# I've made a 1/1 prop of Moses's Staff from "The Prince of Egypt"



## Keijo (Oct 4, 2019)

I've always wanted to make an almost perfect replica of Moses' holy staff, but my project has always been postponed since I couldn't find a natural branch with the exact shape and characteristics.

All changed when I found this young Japanese oak, and after 5 months of work it's finally complete.

The staff is 193cm long like in the movie, but unfortunately it seems like it still can't part the sea or transform into a snake!

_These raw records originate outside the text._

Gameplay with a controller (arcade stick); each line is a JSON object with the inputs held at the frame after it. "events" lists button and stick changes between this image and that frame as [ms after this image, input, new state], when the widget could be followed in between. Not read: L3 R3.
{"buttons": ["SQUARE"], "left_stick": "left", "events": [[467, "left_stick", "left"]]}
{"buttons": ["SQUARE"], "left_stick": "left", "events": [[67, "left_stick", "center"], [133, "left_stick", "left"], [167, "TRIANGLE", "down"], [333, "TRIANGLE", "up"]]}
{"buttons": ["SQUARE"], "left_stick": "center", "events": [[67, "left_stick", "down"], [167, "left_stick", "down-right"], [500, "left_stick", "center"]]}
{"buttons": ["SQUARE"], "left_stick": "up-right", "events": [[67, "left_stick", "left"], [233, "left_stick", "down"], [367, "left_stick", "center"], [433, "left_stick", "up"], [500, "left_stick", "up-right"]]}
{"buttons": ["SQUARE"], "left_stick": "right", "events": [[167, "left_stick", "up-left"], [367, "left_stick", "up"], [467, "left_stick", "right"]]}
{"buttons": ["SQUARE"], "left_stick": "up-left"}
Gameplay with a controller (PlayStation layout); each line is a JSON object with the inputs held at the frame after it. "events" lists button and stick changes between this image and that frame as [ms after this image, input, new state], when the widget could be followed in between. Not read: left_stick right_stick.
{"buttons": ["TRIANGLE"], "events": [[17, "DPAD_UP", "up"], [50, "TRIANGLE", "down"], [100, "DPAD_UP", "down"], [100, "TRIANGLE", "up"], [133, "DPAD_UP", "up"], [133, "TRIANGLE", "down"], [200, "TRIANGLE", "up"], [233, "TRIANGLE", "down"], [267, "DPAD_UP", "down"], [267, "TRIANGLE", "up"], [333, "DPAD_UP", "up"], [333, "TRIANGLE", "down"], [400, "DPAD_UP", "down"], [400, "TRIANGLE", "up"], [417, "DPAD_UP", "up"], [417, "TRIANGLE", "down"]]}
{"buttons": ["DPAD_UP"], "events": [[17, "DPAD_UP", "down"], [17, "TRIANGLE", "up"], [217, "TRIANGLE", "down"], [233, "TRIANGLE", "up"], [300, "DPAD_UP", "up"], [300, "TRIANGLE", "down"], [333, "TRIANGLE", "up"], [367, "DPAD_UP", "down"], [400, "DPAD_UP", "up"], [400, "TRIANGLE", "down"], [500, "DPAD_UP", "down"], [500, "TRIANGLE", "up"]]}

P.S.I've made also another similar staff (last picture) from a more robust branch to test how well the paint would work before starting the final project.


----------



## dww2 (Feb 4, 2017)

Very nicely done, Keijo! I'd say that was pretty darn close to a perfect replica. One of the first staffs I did many years ago was based on a drawing of Gandalf. Fast forward 30 years and I sold 2 replicas of Yoda's cane.


----------



## Rodney (Jun 12, 2015)

You did a great job with it Keijo.


----------



## dave51 (Jul 30, 2019)

i just love walking sticks with a bit of shape to them like the one you have done here

as you see to many dead straight walking stick looking all the same

with just a different handle on them so they don't look the same


----------



## Keijo (Oct 4, 2019)

Thank you guys!

Glad you liked my work!


----------